#### Saved entries
##############################

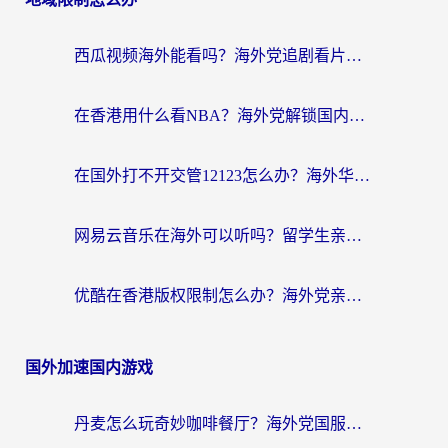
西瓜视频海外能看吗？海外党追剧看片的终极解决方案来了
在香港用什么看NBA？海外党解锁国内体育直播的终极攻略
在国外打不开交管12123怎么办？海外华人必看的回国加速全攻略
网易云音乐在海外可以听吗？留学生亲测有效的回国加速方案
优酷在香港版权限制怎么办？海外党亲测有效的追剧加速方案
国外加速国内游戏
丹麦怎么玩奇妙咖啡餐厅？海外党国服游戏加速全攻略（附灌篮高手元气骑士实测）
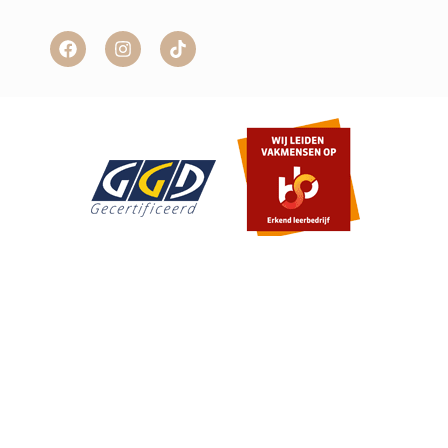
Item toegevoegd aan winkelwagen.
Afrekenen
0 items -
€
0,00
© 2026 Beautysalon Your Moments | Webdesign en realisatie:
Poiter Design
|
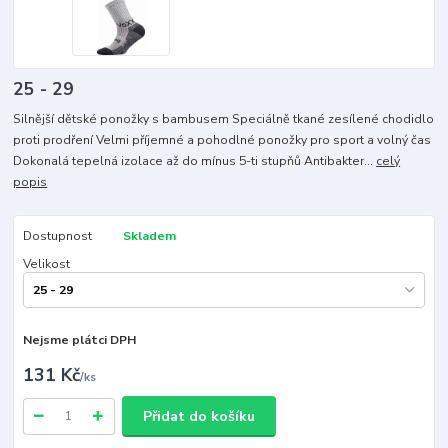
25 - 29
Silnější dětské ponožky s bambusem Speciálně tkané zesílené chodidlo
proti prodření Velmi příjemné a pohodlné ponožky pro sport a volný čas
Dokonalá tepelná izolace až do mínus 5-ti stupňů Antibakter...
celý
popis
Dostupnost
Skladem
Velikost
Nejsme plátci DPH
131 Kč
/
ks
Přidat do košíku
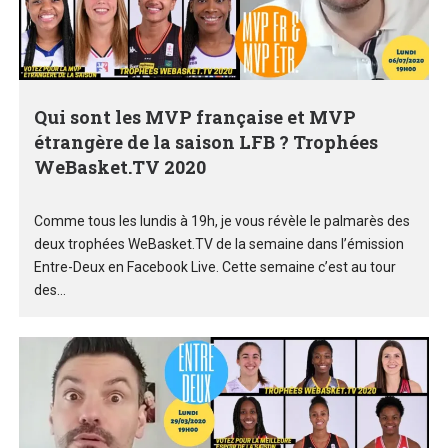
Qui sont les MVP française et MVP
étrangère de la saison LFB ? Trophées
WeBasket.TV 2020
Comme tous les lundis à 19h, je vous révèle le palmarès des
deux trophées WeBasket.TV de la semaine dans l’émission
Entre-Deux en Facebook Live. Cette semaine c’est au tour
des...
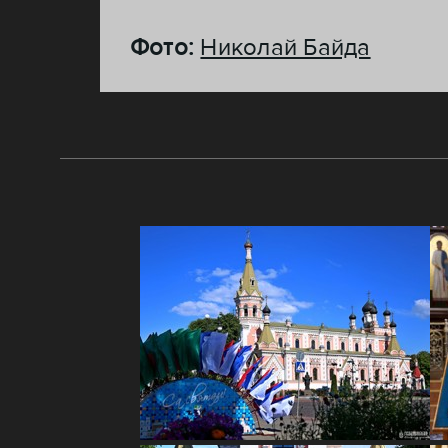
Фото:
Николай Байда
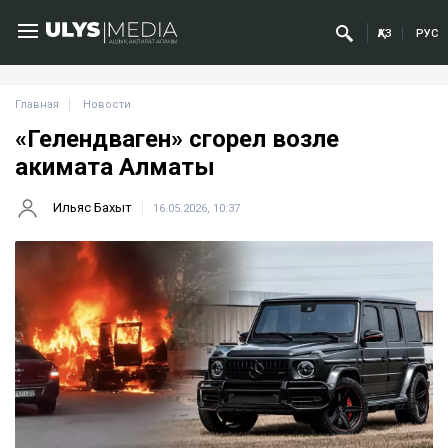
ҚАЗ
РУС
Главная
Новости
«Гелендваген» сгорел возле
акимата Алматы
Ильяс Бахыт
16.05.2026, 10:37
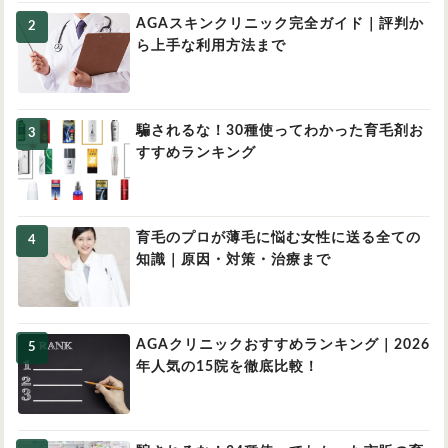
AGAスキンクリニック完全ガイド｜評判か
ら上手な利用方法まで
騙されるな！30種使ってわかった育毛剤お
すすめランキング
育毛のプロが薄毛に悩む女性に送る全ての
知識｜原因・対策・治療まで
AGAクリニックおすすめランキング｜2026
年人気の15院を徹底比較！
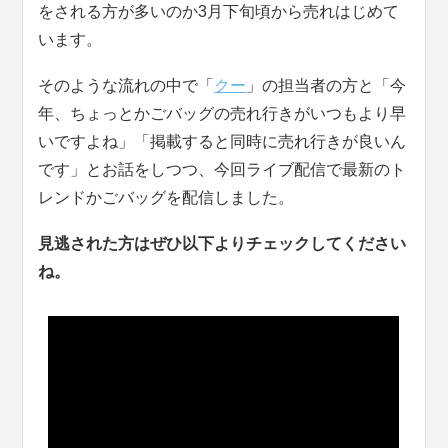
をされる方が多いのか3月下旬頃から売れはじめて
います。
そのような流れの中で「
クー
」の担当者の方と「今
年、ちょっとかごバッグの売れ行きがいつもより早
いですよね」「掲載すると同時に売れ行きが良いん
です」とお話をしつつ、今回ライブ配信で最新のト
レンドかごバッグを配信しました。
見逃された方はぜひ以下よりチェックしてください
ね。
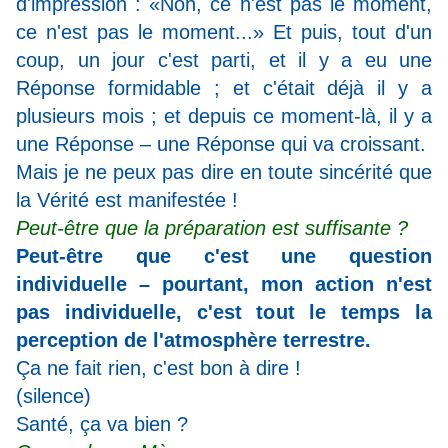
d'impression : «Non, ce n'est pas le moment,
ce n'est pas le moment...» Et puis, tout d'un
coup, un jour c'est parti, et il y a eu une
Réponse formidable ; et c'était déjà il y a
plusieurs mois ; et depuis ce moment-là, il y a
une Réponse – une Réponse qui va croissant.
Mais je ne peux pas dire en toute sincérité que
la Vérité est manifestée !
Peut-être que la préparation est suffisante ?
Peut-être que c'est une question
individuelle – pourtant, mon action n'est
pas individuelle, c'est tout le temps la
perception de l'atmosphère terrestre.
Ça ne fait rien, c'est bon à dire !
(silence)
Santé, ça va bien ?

##############################

#### WHAT YOU SHOULD DO
Output the entries above exactly, without their pictures.

#### EXERCISE SOLUTION
西瓜视频海外能看吗？海外党追剧看片的终极解决方案来了
在香港用什么看NBA？海外党解锁国内体育直播的终极攻略
在国外打不开交管12123怎么办？海外华人必看的回国加速全攻略
网易云音乐在海外可以听吗？留学生亲测有效的回国加速方案
优酷在香港版权限制怎么办？海外党亲测有效的追剧加速方案
国外加速国内游戏
丹麦怎么玩奇妙咖啡餐厅？海外党国服游戏加速全攻略（附灌篮高手元气骑士实测）
Item toegevoegd aan winkelwagen.
Afrekenen
0 items -
€
0,00
© 2026 Beautysalon Your Moments | Webdesign en realisatie:
Poiter Design
|
25 - 29
Silnější dětské ponožky s bambusem Speciálně tkané zesílené chodidlo
proti prodření Velmi příjemné a pohodlné ponožky pro sport a volný čas
Dokonalá tepelná izolace až do mínus 5-ti stupňů Antibakter...
celý
popis
Dostupnost
Skladem
Velikost
Nejsme plátci DPH
131 Kč
/
ks
Přidat do košíku
Qui sont les MVP française et MVP
étrangère de la saison LFB ? Trophées
WeBasket.TV 2020
Comme tous les lundis à 19h, je vous révèle le palmarès des
deux trophées WeBasket.TV de la semaine dans l’émission
Entre-Deux en Facebook Live. Cette semaine c’est au tour
des...
Фото:
Николай Байда
ҚАЗ
РУС
Главная
Новости
«Гелендваген» сгорел возле
акимата Алматы
Ильяс Бахыт
16.05.2026, 10:37
AGAスキンクリニック完全ガイド｜評判か
ら上手な利用方法まで
騙されるな！30種使ってわかった育毛剤お
すすめランキング
育毛のプロが薄毛に悩む女性に送る全ての
知識｜原因・対策・治療まで
AGAクリニックおすすめランキング｜2026
年人気の15院を徹底比較！
をされる方が多いのか3月下旬頃から売れはじめて
います。
そのような流れの中で「
クー
」の担当者の方と「今
年、ちょっとかごバッグの売れ行きがいつもより早
いですよね」「掲載すると同時に売れ行きが良いん
です」とお話をしつつ、今回ライブ配信で最新のト
レンドかごバッグを配信しました。
見逃された方はぜひ以下よりチェックしてください
ね。
d'impression : «Non, ce n'est pas le moment,
ce n'est pas le moment...» Et puis, tout d'un
coup, un jour c'est parti, et il y a eu une
Réponse formidable ; et c'était déjà il y a
plusieurs mois ; et depuis ce moment-là, il y a
une Réponse – une Réponse qui va croissant.
Mais je ne peux pas dire en toute sincérité que
la Vérité est manifestée !
Peut-être que la préparation est suffisante ?
Peut-être que c'est une question
individuelle – pourtant, mon action n'est
pas individuelle, c'est tout le temps la
perception de l'atmosphère terrestre.
Ça ne fait rien, c'est bon à dire !
(silence)
Santé, ça va bien ?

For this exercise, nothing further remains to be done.